Your goal: Starting at the line that contains "List each element's" and stopping at the line that contains "Page size: 1500x1125.", restate each line of the records below exactly. Omit the pictures.

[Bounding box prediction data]
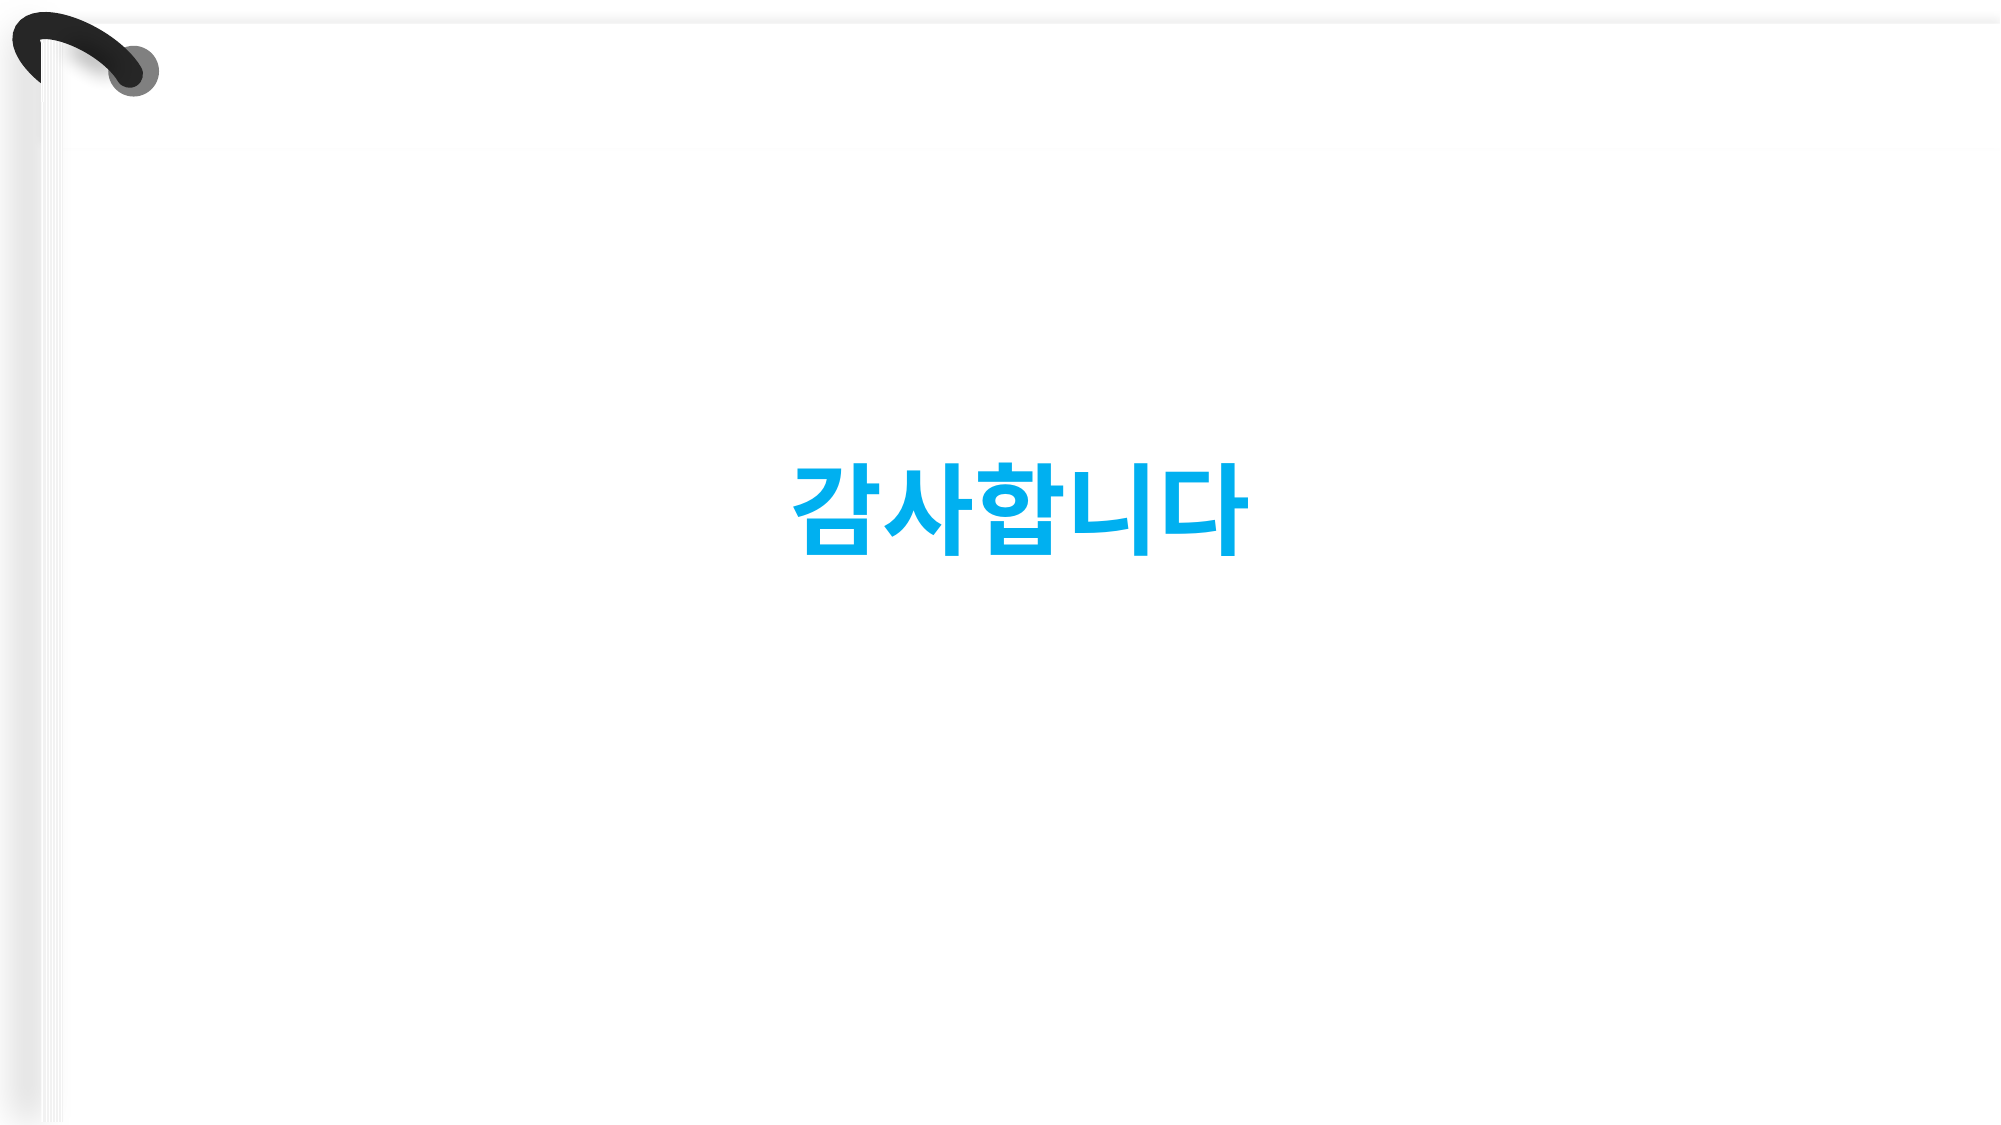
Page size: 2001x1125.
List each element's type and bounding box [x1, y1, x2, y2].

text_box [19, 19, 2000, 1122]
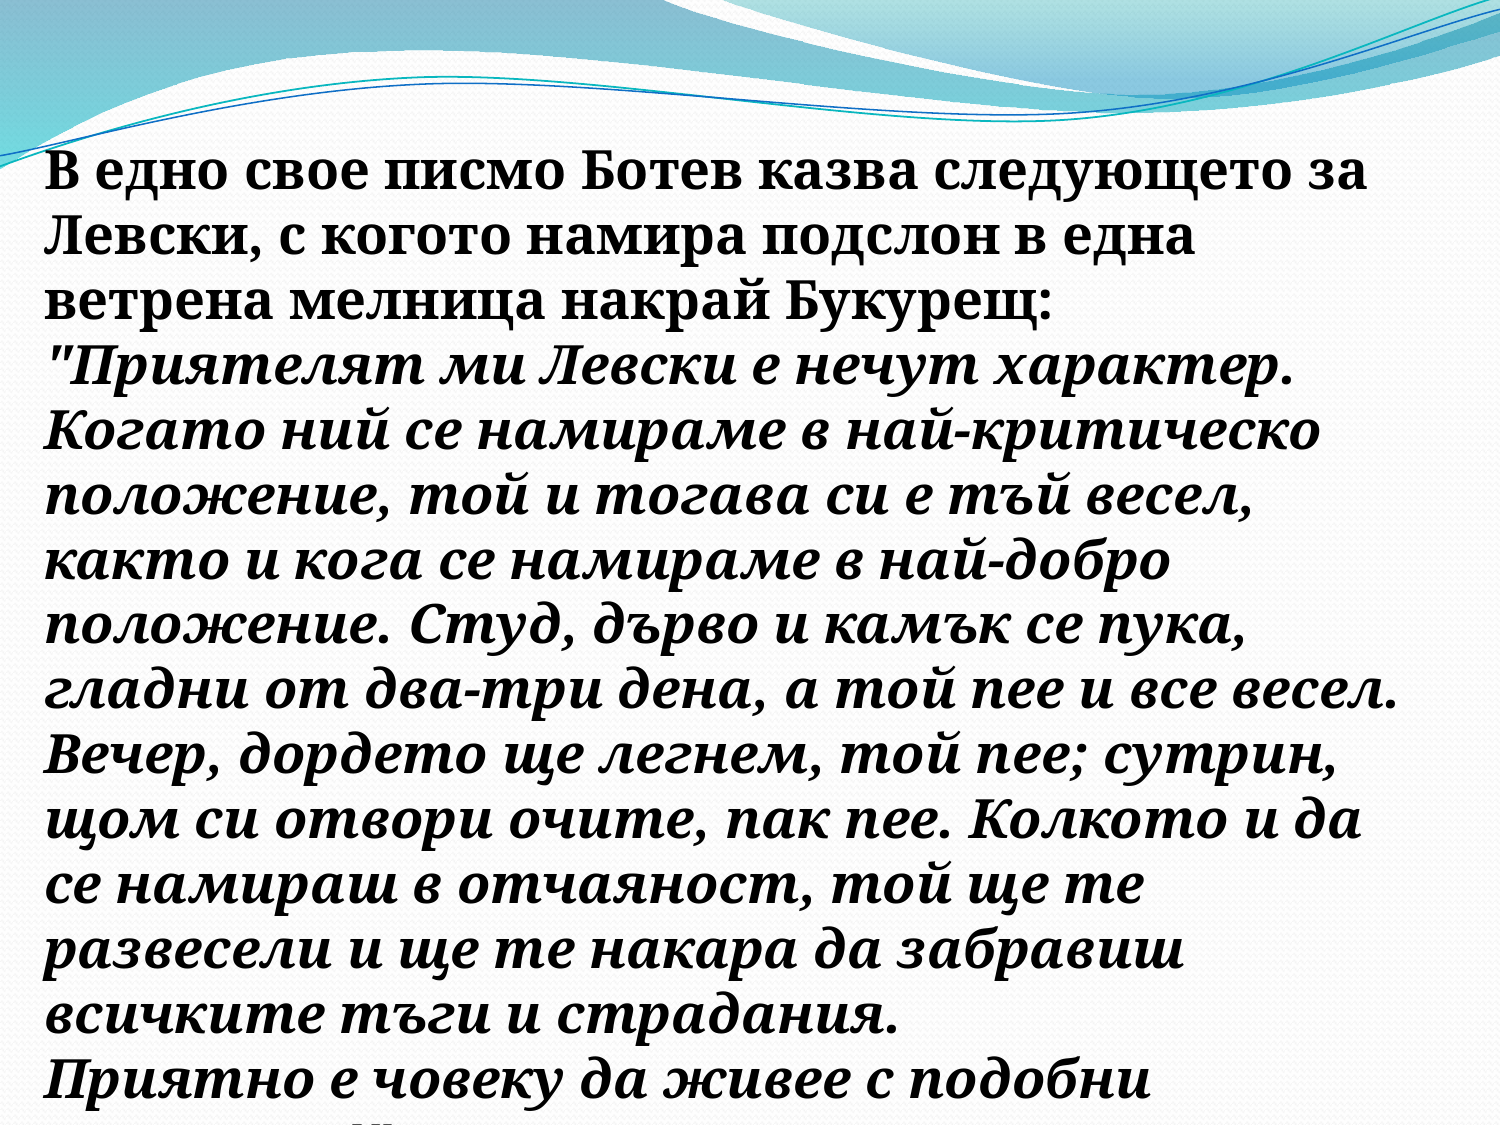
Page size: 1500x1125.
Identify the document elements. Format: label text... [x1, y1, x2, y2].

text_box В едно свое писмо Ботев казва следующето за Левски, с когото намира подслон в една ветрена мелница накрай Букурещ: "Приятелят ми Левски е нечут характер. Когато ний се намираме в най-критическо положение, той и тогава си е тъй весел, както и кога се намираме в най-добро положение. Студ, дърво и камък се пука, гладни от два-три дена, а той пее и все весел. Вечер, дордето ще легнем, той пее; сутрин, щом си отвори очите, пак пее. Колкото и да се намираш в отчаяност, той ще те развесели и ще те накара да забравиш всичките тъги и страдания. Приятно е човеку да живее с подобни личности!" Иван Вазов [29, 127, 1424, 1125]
...
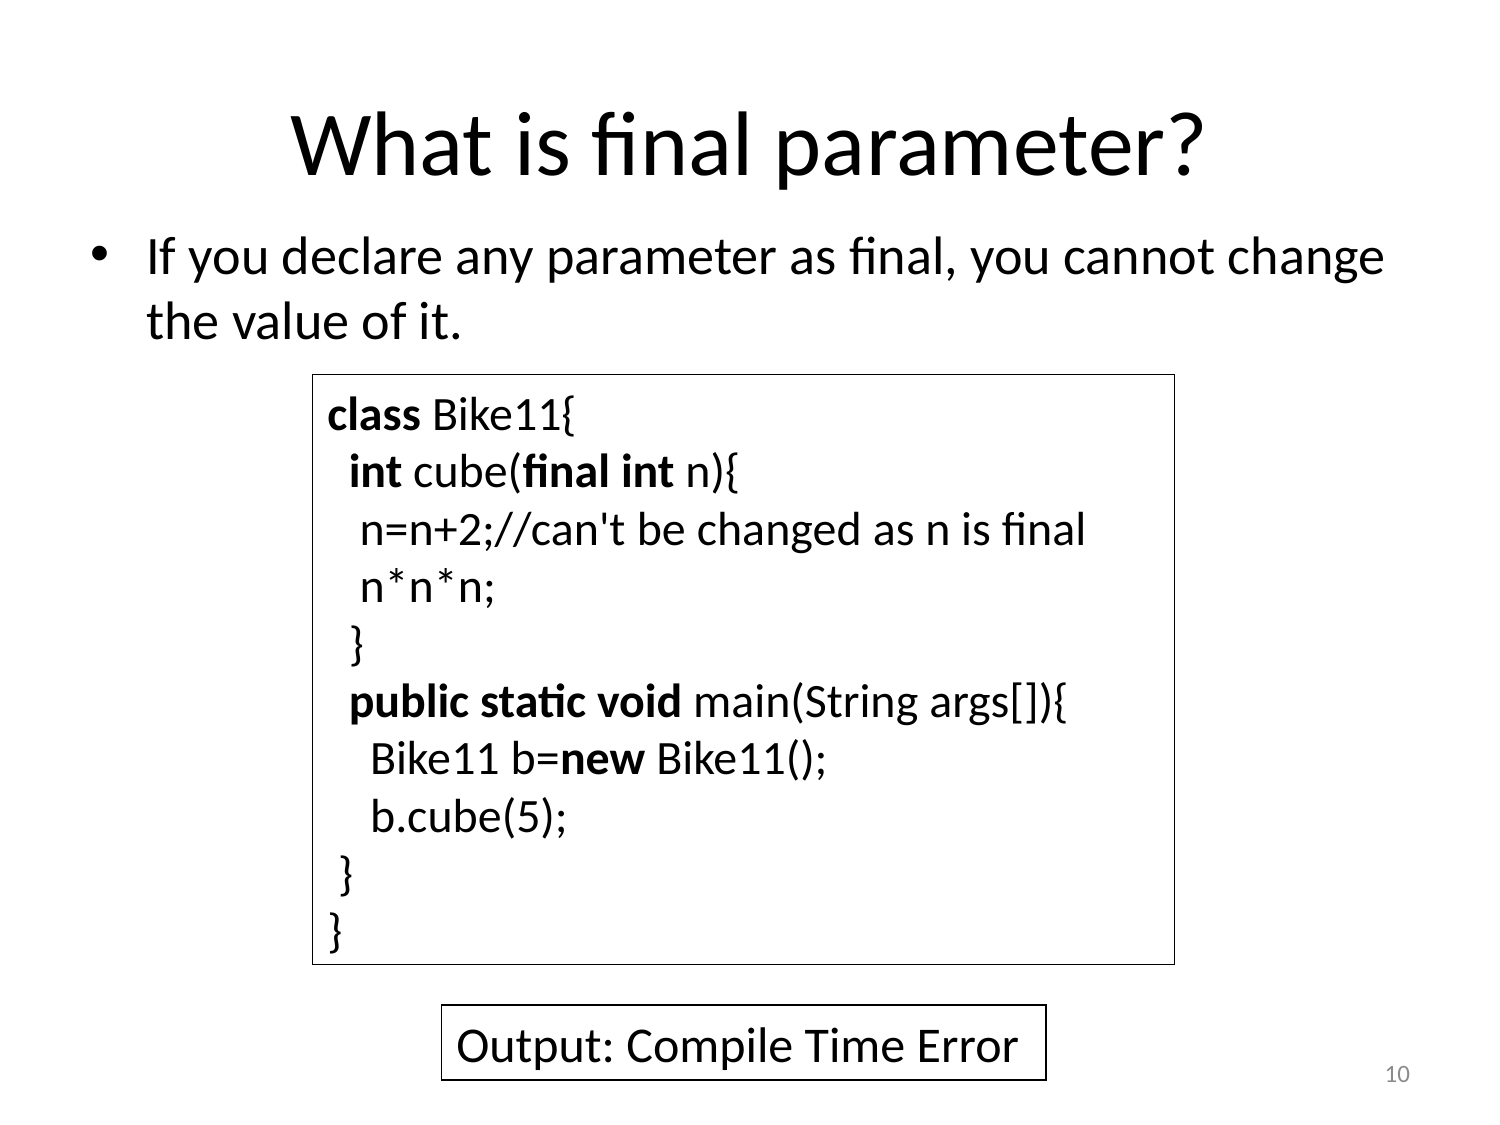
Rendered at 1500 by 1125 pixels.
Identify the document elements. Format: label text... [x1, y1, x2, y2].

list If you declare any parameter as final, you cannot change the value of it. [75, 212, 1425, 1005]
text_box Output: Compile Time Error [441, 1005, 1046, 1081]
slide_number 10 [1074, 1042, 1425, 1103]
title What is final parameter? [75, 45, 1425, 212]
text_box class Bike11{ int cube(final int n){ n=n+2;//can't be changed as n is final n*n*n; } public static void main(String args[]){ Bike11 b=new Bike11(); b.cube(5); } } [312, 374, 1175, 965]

Your solution:
List each element's type and bounding box [x1, y1, x2, y2].

text_box [19, 19, 2000, 1122]
Page size: 1500x1125.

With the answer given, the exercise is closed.